Damien Réveillon : Effectivement, pour le moment cette réglementation n’est pas tout à fait finalisée, le diable résidant souvent dans les détails. Tant que le texte ne sera pas définitif, il est difficile de se prononcer.

Plutôt que l’efficacité, il me semble que la finalité, le pourquoi est essentiel. Pourquoi l’Europe souhaite-t-elle réglementer l’IA ? À l’origine, le projet de texte avait pour objectif d’imposer une plus grande transparence de la part des développeurs d’IA et de protéger la vie privée des citoyens européens, un peu dans le prolongement du RGPD, en classant les IA au regard d’une dangerosité présumée. Si le principe initial est louable, les discussions sur le texte et les adjonctions successives, comme notamment l’encadrement des modèles d’IA ne relevant pas d’un usage spécifique, crée une certaine confusion. Il me semble que l’IA Act devrait fournir un cadre général et souple, et ne pas s’enfermer dans une technocratie européenne, qui n’a pas de sens et qui sera difficilement applicable.

Actu-Juridique : Quelles sont les données qui ne pourront être traitées via l’IA selon vous ?

Damien Réveillon : Je pense que demain pratiquement toutes les données pourront être traitées par des IA, mais pas de n’importe quelle façon ! Aujourd’hui, dans les faits, les entreprises qui traiteraient à grande échelle de la DCP via des IA publiques (ChatGPT4, Bard, Copilot, Dall-E, etc.), prendraient un risque important.

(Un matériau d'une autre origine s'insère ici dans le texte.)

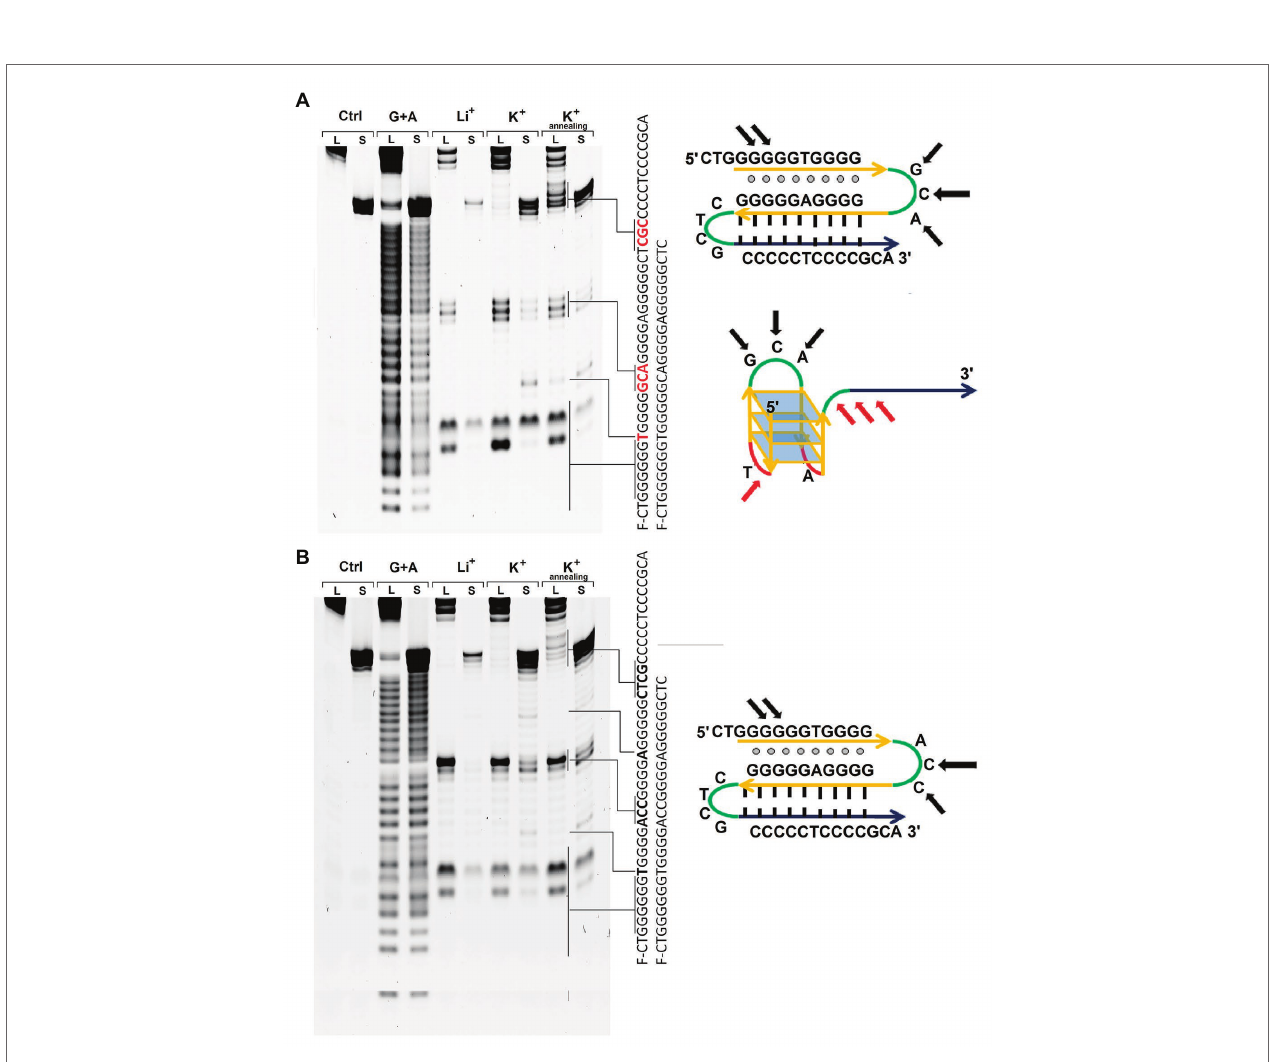
FIGURE 5 | S1 nuclease probing of the structures formed by ODNs GCA-S and GCA-L (A) and ODNs ACC-S and ACC-L (B) in the presence of Li + ions or K + ions before and after renaturation. L – longer ODNs ACC-L or GCA-L, S – shorter ODNs GCA-S or ACC-S. Sequencing G+A lane was performed by treatment of the ODNs with formic acid. On the right – schematic depictions of the alternative structures that the longer ODNs GCA-L or ACC-L may adopt the intramolecular triplex and G4 folding. Black arrows indicate the S1 cleavage regions common for structures regardless solution conditions; red arrows show the bands that appear after renaturation of the long ODNs in presence of potassium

La réflexion des entreprises, porte sur l’utilisation des IA génératives, mais dans un cadre technique sécurisé (Cloud privé, data lake), afin de limiter le phénomène d’hallucination des IA publiques, de fiabiliser les réponses, et de restreindre le risque de fuite de données.

Actu-Juridique : Pouvez-vous donner des exemples d’utilisation de l’IA vertueuse ?

Damien Réveillon : Cette question est intéressante ! L’IA n’est en elle-même ni vertueuse ni vicieuse, elle n’est que le prolongement de ce que nous sommes. Pour répondre à la question, elle rendra des services « vertueux », en matière médicale, aux collectivités pour la gestion de l’eau notamment, à la sécurité routière en améliorant la communication entre les services de secours, en facilitant l’accès à l’information des personnes en situation de handicap, en déployant de nouvelles technologies (par exemple avec des exosquelettes) pour assister, aider les métiers pénibles… la liste en infinie.

Actu-Juridique : Les premiers licenciements liés au remplacement de salariés par des IA viennent d’être annoncés, pensez-vous que cela est inéluctable ?

Damien Réveillon : Pour paraphraser Lavoisier, « Rien ne se perd, rien ne se crée, tout se transforme ». Effectivement, c’est probablement inéluctable : des professions vont disparaître, certaines vont se transformer et d’autres vont être créées.